The strike on the motorbike riders occurred immediately after the motorbike passed by the gate of the school. As mentioned above, it is alleged that as a result of the strike between seven and fifteen people in the vicinity of the school's gate were killed (as indicated above, the number of fatalities varies from report to report). According to the findings of the FFA Mechanism, three military operatives were among the fatalities.
After reviewing the factual findings and the material collated by the FFA Mechanism, the MAG found that the targeting process in question accorded with Israeli domestic law and international law requirements.
The decision to strike was taken by the competent authorities, and the object of the attack was lawful – military operatives. The attack complied with the principle of proportionality, as at the time the decision to attack was taken it was considered that the collateral damage expected to arise as a result of the attack would not be excessive in relation to the military advantage anticipated to result from it (essentially, it was considered in real-time that the strike would only harm the military operatives targeted). This assessment was not unreasonable under the circumstances, in light of the fact that aerial surveillance of the routes which the motorbike was predicted to take, which had commenced when the decision to strike was taken, had not shown any civilian presence on those routes.
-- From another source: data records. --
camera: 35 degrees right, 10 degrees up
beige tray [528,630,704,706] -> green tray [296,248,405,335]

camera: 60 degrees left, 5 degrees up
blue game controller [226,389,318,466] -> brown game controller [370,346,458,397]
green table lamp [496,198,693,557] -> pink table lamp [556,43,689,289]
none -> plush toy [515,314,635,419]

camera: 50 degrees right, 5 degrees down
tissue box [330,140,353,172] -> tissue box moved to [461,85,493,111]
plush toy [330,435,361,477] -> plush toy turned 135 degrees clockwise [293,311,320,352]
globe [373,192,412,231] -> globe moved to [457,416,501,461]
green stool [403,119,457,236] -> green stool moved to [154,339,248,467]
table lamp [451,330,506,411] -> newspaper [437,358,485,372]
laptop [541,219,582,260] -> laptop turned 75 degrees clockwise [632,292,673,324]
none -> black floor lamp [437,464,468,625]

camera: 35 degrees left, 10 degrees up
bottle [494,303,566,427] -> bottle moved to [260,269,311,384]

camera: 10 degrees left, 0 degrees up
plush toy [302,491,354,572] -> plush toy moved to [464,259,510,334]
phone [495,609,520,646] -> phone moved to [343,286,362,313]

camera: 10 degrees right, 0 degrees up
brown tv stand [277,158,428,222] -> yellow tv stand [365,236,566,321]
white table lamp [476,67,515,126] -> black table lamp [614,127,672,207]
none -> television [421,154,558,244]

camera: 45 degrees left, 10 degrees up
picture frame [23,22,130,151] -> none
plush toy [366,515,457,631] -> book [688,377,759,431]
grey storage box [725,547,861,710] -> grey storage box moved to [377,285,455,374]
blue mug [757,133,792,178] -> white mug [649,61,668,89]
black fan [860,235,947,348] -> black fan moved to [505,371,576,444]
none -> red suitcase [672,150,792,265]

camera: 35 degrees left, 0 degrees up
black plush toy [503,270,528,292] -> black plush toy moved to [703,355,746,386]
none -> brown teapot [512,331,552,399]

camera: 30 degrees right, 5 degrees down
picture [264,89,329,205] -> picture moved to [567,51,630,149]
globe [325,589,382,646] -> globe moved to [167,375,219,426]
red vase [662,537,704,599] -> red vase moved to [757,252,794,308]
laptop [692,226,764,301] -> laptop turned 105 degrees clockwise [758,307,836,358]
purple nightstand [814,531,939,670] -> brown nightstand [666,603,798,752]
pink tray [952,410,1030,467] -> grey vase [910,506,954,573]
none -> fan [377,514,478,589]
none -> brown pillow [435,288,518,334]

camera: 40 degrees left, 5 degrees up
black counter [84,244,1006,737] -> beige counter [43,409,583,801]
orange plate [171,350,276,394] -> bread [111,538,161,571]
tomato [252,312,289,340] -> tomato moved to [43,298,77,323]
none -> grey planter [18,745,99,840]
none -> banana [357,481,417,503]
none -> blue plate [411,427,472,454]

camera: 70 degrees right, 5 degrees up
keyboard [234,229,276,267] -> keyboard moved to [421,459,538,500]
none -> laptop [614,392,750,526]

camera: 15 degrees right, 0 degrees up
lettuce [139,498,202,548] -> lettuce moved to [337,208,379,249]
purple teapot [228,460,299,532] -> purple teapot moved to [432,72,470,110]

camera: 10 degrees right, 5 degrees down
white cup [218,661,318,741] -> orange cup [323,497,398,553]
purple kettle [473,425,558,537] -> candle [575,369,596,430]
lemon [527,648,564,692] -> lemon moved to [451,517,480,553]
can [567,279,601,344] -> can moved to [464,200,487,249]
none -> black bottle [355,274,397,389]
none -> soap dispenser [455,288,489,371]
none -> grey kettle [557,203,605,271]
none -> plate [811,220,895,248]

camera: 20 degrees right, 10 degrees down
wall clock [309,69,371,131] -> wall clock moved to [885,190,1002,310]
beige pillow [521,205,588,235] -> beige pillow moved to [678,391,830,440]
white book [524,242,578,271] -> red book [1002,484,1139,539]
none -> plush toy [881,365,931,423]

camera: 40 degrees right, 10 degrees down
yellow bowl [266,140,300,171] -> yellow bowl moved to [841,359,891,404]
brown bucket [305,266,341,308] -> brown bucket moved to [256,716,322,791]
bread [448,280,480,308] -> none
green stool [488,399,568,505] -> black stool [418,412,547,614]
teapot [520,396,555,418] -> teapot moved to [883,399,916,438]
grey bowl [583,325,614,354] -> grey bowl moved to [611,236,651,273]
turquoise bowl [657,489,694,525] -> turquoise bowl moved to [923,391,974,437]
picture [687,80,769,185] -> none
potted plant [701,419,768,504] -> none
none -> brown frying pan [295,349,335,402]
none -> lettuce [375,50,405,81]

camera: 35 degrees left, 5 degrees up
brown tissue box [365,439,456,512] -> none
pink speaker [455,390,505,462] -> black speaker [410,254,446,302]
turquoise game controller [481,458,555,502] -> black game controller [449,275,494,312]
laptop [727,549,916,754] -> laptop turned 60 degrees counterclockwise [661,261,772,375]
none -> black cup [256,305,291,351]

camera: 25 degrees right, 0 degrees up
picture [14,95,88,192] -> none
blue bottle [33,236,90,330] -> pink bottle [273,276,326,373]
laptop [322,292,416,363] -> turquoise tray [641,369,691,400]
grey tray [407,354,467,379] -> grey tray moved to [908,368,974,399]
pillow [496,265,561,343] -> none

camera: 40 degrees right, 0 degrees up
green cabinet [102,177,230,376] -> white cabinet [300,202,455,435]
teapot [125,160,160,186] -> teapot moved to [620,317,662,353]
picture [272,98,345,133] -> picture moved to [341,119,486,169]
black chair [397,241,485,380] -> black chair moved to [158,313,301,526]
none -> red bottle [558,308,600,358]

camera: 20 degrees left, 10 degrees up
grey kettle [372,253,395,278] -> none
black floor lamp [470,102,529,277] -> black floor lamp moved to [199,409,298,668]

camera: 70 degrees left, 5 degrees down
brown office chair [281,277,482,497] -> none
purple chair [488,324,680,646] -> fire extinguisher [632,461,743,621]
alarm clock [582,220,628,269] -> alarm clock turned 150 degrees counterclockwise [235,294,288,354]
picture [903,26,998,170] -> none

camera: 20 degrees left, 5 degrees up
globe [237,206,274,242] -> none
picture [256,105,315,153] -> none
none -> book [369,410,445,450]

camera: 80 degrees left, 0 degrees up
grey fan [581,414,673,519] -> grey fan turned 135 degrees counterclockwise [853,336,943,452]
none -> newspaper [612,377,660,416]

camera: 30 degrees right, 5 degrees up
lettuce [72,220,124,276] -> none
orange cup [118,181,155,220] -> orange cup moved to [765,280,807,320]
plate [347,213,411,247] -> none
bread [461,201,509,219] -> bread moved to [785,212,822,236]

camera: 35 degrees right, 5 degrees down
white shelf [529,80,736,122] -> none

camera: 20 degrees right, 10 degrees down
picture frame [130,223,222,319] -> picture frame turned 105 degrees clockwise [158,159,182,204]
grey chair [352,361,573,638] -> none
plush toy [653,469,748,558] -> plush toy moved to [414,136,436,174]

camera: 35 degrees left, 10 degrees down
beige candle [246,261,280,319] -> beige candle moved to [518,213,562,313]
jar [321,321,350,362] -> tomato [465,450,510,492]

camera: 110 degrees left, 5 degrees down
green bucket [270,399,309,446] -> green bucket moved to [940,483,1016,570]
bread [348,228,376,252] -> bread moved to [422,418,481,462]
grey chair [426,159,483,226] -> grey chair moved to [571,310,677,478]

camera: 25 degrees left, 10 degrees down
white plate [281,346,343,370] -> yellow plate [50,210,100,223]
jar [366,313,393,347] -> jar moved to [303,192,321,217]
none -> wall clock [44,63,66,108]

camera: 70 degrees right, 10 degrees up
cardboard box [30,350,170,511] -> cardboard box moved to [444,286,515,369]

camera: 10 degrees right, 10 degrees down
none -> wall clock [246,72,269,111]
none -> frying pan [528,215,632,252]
Moreover, the attack was carried out in conjunction with various precautionary measures, such as the selection of the munition used to carry out the strike, which aimed to mitigate the risk to civilians and passing vehicles. It was also found that under the circumstances, the operational authorities had not foreseen that that the strike on the motorbike would take place in the vicinity of the school, and that, in any case, at the time at which it became clear that the strike would occur in proximity to the school, they did not have the capacity to prevent the strike from taking place in that location. The fact that, in practice, civilians who were uninvolved in the hostilities were harmed, is a tragic and regrettable result, but does not affect the legality of the attack ex post facto.
In the wake of the incident, a number of operational lessons-learned were implemented by the IDF, as regards the methods for carrying out aerial strikes in similar circumstances, with the aim of minimizing the risk of reoccurrence of similar incidents in the future.